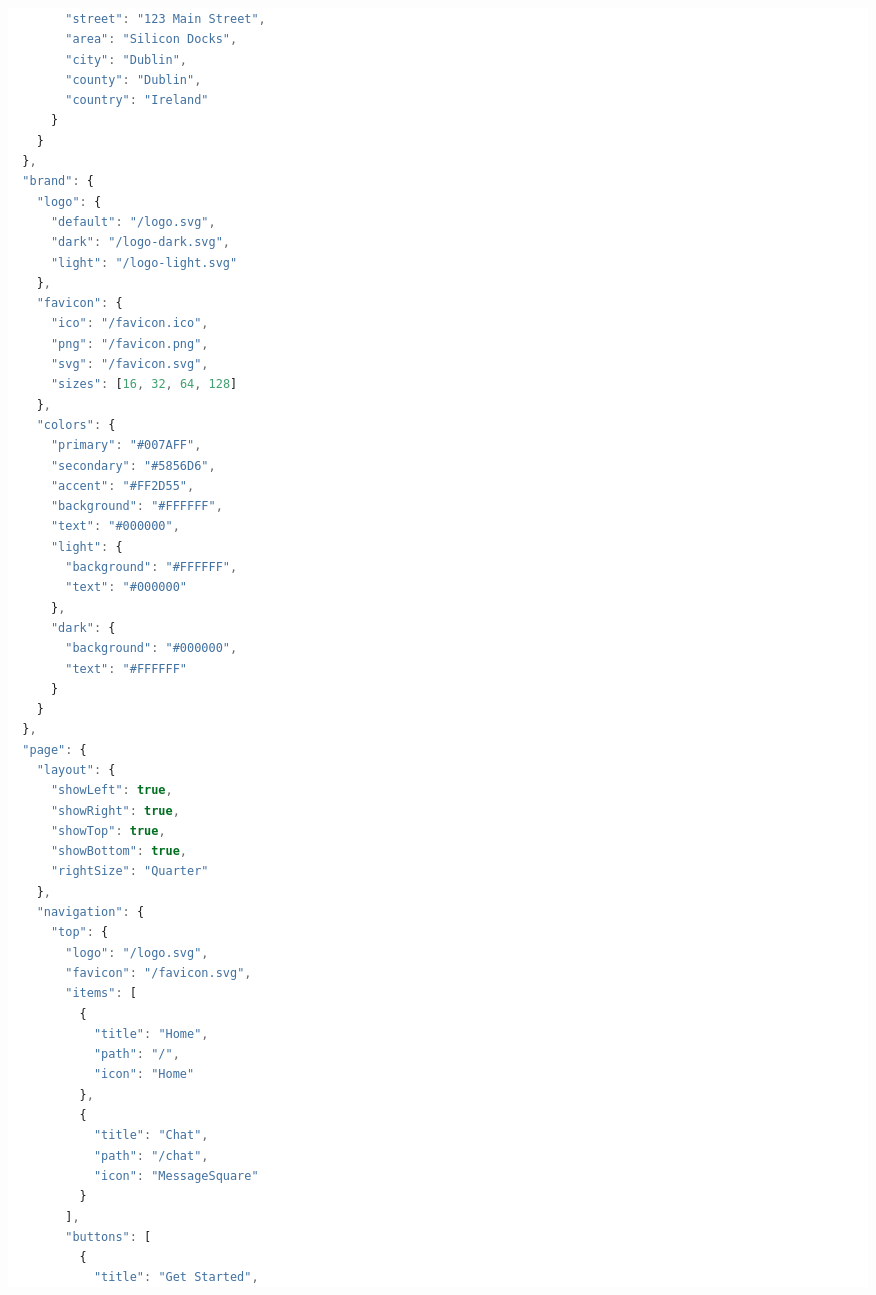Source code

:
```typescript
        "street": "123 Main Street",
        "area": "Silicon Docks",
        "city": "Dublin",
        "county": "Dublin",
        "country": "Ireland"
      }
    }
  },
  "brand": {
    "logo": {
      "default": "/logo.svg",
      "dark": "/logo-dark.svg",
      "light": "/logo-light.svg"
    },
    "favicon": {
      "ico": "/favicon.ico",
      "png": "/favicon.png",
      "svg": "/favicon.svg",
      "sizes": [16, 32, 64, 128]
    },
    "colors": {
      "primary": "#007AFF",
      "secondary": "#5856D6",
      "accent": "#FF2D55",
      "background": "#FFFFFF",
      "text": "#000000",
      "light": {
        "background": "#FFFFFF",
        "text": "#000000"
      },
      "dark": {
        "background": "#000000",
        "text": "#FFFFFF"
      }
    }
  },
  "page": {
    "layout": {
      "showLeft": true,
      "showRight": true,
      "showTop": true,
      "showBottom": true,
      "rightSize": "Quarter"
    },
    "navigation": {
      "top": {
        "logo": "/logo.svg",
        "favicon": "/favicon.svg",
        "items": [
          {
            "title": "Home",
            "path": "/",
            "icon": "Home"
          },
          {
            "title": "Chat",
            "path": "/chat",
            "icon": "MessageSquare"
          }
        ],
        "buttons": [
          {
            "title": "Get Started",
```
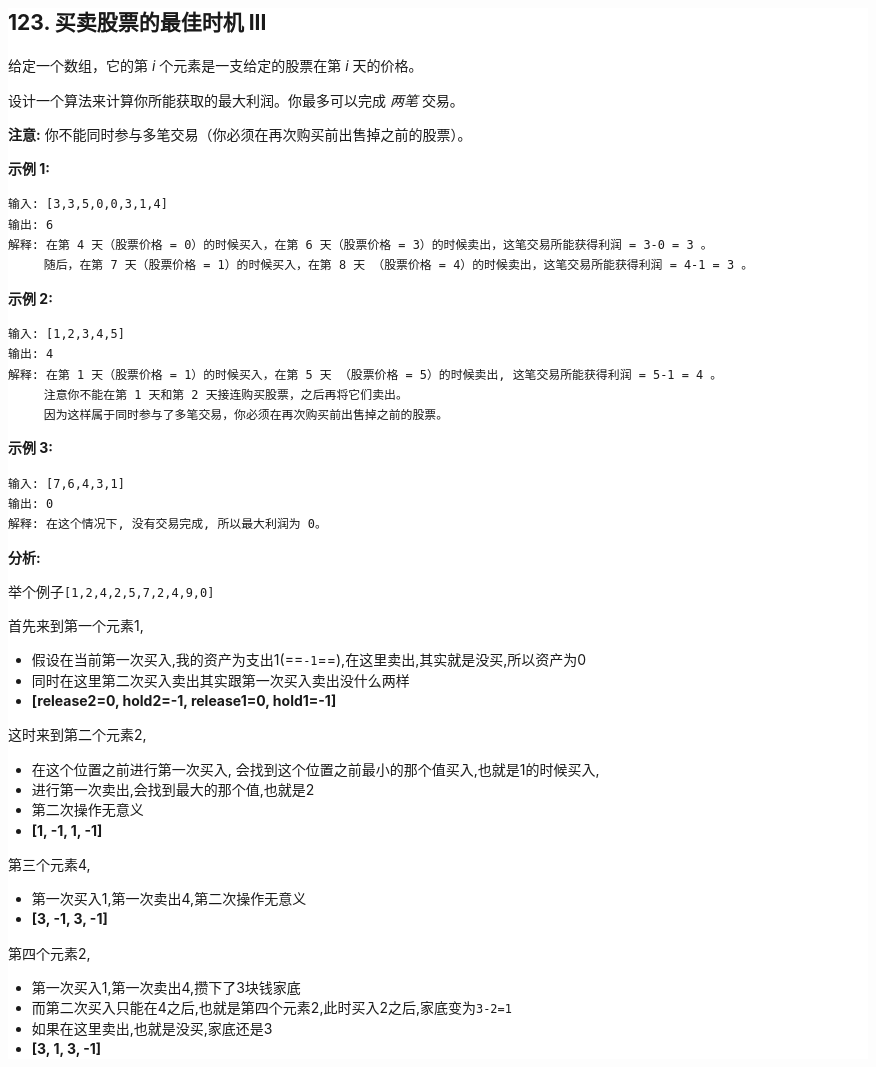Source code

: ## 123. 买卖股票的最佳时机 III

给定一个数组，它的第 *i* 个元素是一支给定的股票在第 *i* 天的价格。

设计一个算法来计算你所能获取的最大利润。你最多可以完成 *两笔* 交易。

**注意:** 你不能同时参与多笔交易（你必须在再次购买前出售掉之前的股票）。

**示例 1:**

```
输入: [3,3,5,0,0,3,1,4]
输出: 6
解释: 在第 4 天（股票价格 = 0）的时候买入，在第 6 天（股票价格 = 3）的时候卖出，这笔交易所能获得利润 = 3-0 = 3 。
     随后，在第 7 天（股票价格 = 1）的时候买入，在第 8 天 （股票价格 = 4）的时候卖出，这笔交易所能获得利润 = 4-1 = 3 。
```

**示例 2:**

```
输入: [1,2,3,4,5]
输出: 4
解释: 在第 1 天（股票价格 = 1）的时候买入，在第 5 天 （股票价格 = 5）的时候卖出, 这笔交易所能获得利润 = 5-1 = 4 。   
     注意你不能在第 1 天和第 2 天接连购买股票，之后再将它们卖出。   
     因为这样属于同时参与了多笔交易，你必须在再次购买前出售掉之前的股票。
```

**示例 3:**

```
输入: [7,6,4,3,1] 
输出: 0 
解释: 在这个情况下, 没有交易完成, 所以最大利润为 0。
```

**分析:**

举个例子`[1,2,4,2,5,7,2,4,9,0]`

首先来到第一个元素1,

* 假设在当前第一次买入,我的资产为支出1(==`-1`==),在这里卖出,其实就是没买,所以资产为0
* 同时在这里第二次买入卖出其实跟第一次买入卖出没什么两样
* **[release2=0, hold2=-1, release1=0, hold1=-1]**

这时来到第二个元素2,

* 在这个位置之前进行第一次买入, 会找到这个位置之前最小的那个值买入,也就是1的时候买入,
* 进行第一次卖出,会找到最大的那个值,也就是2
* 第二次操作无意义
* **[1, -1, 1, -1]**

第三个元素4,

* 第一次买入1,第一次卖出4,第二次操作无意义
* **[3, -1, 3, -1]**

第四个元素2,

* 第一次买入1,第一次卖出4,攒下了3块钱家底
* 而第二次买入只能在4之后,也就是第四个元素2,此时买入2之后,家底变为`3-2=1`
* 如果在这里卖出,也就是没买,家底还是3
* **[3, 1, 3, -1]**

§ **Try it**:
Give the complete material again, exactly as written. Do not include the pictures.

§ **Exercise response**:
Source code

:
```typescript
        "street": "123 Main Street",
        "area": "Silicon Docks",
        "city": "Dublin",
        "county": "Dublin",
        "country": "Ireland"
      }
    }
  },
  "brand": {
    "logo": {
      "default": "/logo.svg",
      "dark": "/logo-dark.svg",
      "light": "/logo-light.svg"
    },
    "favicon": {
      "ico": "/favicon.ico",
      "png": "/favicon.png",
      "svg": "/favicon.svg",
      "sizes": [16, 32, 64, 128]
    },
    "colors": {
      "primary": "#007AFF",
      "secondary": "#5856D6",
      "accent": "#FF2D55",
      "background": "#FFFFFF",
      "text": "#000000",
      "light": {
        "background": "#FFFFFF",
        "text": "#000000"
      },
      "dark": {
        "background": "#000000",
        "text": "#FFFFFF"
      }
    }
  },
  "page": {
    "layout": {
      "showLeft": true,
      "showRight": true,
      "showTop": true,
      "showBottom": true,
      "rightSize": "Quarter"
    },
    "navigation": {
      "top": {
        "logo": "/logo.svg",
        "favicon": "/favicon.svg",
        "items": [
          {
            "title": "Home",
            "path": "/",
            "icon": "Home"
          },
          {
            "title": "Chat",
            "path": "/chat",
            "icon": "MessageSquare"
          }
        ],
        "buttons": [
          {
            "title": "Get Started",
```
Source code

: ## 123. 买卖股票的最佳时机 III

给定一个数组，它的第 *i* 个元素是一支给定的股票在第 *i* 天的价格。

设计一个算法来计算你所能获取的最大利润。你最多可以完成 *两笔* 交易。

**注意:** 你不能同时参与多笔交易（你必须在再次购买前出售掉之前的股票）。

**示例 1:**

```
输入: [3,3,5,0,0,3,1,4]
输出: 6
解释: 在第 4 天（股票价格 = 0）的时候买入，在第 6 天（股票价格 = 3）的时候卖出，这笔交易所能获得利润 = 3-0 = 3 。
     随后，在第 7 天（股票价格 = 1）的时候买入，在第 8 天 （股票价格 = 4）的时候卖出，这笔交易所能获得利润 = 4-1 = 3 。
```

**示例 2:**

```
输入: [1,2,3,4,5]
输出: 4
解释: 在第 1 天（股票价格 = 1）的时候买入，在第 5 天 （股票价格 = 5）的时候卖出, 这笔交易所能获得利润 = 5-1 = 4 。   
     注意你不能在第 1 天和第 2 天接连购买股票，之后再将它们卖出。   
     因为这样属于同时参与了多笔交易，你必须在再次购买前出售掉之前的股票。
```

**示例 3:**

```
输入: [7,6,4,3,1] 
输出: 0 
解释: 在这个情况下, 没有交易完成, 所以最大利润为 0。
```

**分析:**

举个例子`[1,2,4,2,5,7,2,4,9,0]`

首先来到第一个元素1,

* 假设在当前第一次买入,我的资产为支出1(==`-1`==),在这里卖出,其实就是没买,所以资产为0
* 同时在这里第二次买入卖出其实跟第一次买入卖出没什么两样
* **[release2=0, hold2=-1, release1=0, hold1=-1]**

这时来到第二个元素2,

* 在这个位置之前进行第一次买入, 会找到这个位置之前最小的那个值买入,也就是1的时候买入,
* 进行第一次卖出,会找到最大的那个值,也就是2
* 第二次操作无意义
* **[1, -1, 1, -1]**

第三个元素4,

* 第一次买入1,第一次卖出4,第二次操作无意义
* **[3, -1, 3, -1]**

第四个元素2,

* 第一次买入1,第一次卖出4,攒下了3块钱家底
* 而第二次买入只能在4之后,也就是第四个元素2,此时买入2之后,家底变为`3-2=1`
* 如果在这里卖出,也就是没买,家底还是3
* **[3, 1, 3, -1]**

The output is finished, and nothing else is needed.